Police reveal plan to tackle teen crime in the Western Downs
CHINCHILLA police are confident a teen crime program that was successful in other regional Queensland towns will reduce the rate of youth offending in the Western Downs.
The Chinchilla Youth High Risk Panel will pull repeat offenders aside and tackle the social conditions that influence their behaviour.
Southwest Region Acting Detective Inspector Andy Kennedy said the program would look at housing, drug and alcohol services, education and cultural ties.
It will also include a community advisory panel that will address local concerns.
The Chinchilla police have called on community mentors to show offenders the benefit of a life outside of crime.
"If they show an interest in woodwork say, then we will look for a carpenter or someone that can give them a few hours a week in their workshop," he said
Along with giving teen offenders a path to employment, police hope the mentoring would disrupt peer networks that engaged in crime.

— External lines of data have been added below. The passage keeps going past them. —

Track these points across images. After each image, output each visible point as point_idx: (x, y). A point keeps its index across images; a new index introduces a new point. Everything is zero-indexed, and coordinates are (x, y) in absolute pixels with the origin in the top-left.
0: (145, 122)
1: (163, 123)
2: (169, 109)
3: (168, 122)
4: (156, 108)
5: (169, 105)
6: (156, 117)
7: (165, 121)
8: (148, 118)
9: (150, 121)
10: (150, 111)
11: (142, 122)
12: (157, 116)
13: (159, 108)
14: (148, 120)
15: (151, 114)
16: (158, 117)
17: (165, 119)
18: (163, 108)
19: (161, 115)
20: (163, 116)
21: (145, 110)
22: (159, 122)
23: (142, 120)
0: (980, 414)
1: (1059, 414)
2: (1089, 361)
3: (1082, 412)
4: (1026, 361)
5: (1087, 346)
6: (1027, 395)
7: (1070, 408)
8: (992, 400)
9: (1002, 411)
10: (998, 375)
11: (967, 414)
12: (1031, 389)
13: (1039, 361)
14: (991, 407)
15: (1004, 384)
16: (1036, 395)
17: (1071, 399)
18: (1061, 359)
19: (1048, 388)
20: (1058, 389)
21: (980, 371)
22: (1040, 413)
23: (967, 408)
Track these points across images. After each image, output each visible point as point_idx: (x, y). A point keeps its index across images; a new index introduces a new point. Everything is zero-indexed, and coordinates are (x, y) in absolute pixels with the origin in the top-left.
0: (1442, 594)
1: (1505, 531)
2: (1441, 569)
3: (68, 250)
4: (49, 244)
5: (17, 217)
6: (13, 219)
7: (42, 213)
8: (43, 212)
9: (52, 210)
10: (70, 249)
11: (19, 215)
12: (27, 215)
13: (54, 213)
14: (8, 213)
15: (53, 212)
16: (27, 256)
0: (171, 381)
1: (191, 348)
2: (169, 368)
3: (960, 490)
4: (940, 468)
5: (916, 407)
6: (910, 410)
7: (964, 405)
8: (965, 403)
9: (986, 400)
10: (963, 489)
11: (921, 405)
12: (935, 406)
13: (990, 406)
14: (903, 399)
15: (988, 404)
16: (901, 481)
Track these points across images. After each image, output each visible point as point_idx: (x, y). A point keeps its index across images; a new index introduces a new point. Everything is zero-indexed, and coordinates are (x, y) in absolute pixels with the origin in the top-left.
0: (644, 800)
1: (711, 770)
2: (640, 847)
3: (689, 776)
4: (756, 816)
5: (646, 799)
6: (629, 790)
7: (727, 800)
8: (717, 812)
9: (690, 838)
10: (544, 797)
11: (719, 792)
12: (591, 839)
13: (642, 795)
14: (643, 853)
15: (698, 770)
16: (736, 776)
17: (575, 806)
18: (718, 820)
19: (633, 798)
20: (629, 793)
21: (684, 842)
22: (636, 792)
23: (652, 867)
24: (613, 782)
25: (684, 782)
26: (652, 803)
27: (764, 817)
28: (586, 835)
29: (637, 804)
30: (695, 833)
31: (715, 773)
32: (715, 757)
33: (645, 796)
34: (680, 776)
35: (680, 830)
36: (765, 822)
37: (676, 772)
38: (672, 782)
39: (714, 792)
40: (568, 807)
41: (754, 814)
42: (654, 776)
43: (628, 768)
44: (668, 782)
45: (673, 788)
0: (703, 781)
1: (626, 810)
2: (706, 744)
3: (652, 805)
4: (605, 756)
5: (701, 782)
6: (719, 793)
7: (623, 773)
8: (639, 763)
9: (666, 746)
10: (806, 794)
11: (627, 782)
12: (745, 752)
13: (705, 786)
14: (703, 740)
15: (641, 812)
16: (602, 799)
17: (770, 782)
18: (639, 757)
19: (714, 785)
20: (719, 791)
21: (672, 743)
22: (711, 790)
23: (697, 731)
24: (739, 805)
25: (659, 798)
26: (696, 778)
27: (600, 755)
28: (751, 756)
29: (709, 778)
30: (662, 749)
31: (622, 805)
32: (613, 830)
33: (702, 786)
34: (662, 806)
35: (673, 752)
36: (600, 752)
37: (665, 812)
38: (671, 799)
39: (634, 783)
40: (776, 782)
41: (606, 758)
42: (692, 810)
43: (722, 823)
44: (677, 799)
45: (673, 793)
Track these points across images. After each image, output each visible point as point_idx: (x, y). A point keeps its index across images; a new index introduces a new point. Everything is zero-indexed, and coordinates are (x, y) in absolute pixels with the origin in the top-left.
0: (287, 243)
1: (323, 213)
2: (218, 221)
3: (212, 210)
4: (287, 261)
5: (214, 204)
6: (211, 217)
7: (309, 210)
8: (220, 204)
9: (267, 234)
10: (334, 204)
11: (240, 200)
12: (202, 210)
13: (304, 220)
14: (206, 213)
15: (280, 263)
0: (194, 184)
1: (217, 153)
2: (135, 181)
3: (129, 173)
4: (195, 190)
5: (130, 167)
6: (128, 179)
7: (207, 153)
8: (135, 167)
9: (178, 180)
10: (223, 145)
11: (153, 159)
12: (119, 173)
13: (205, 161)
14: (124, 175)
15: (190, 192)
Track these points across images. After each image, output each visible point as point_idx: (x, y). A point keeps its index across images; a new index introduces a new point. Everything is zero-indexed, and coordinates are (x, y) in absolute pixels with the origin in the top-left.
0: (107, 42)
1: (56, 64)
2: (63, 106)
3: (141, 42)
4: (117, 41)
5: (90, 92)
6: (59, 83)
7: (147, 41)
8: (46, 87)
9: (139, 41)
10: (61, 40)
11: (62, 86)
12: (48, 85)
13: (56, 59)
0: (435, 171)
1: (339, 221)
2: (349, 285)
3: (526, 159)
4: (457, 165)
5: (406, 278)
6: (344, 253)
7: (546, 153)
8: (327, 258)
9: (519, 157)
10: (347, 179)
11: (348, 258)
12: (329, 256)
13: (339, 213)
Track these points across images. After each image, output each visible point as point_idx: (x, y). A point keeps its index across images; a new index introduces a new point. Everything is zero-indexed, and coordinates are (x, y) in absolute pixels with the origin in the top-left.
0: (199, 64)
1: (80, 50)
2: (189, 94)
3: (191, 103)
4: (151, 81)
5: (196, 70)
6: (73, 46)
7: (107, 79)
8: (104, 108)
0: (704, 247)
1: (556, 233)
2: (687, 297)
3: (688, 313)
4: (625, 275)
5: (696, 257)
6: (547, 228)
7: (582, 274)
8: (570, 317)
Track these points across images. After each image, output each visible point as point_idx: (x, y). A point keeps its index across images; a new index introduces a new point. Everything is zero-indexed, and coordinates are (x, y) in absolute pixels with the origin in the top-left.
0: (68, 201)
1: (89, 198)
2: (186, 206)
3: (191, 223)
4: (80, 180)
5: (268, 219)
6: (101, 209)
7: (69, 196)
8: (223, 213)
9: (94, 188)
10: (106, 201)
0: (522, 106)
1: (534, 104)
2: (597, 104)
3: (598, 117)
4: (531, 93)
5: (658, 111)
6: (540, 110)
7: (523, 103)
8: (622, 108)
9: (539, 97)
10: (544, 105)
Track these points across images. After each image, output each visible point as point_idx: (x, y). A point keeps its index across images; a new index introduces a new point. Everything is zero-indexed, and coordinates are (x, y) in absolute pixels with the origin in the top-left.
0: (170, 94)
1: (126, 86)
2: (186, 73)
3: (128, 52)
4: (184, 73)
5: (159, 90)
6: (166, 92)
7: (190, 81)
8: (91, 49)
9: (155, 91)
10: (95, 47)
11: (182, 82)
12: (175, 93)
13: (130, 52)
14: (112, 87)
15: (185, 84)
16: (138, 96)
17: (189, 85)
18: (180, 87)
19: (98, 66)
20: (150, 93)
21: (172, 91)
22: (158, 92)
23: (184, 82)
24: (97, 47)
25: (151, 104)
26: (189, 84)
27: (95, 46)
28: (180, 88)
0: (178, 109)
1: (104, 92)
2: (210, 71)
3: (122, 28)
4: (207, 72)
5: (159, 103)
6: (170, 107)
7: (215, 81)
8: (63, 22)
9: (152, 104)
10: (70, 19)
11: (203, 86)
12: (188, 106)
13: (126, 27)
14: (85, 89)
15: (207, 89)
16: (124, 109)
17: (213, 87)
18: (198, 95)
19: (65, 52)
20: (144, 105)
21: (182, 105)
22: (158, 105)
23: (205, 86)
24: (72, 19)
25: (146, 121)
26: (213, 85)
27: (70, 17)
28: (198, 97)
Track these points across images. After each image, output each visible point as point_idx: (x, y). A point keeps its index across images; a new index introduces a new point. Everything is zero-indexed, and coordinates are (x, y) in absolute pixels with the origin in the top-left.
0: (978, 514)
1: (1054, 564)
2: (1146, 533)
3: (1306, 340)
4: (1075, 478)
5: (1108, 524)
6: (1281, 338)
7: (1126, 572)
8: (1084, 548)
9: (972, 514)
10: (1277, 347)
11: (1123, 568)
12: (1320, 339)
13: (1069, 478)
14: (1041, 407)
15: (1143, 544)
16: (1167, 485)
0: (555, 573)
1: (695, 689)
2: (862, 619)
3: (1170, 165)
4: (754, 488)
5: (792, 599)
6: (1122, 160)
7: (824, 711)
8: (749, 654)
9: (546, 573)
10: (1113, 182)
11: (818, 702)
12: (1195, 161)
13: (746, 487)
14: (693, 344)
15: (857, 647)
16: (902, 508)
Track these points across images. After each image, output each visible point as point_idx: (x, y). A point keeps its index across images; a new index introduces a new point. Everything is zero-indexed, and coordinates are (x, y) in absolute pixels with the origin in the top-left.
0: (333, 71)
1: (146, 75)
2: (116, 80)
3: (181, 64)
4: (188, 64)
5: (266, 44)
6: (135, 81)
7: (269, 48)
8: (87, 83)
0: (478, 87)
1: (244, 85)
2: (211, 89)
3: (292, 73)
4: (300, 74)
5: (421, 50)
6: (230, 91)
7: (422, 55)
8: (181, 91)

"We want to disengage offenders from the things that lead kids astray," Insp Kennedy said.
"How it operates will be different for every individual, but that is why we need the community on our side."
Insp Kennedy said the panel would take effect in the coming weeks, complimenting but not replacing traditional policing.
Just yesterday his officers executed five search warrants at Chinchilla properties.
They resulted in four people arrested on 17 charges, most of which were drug related.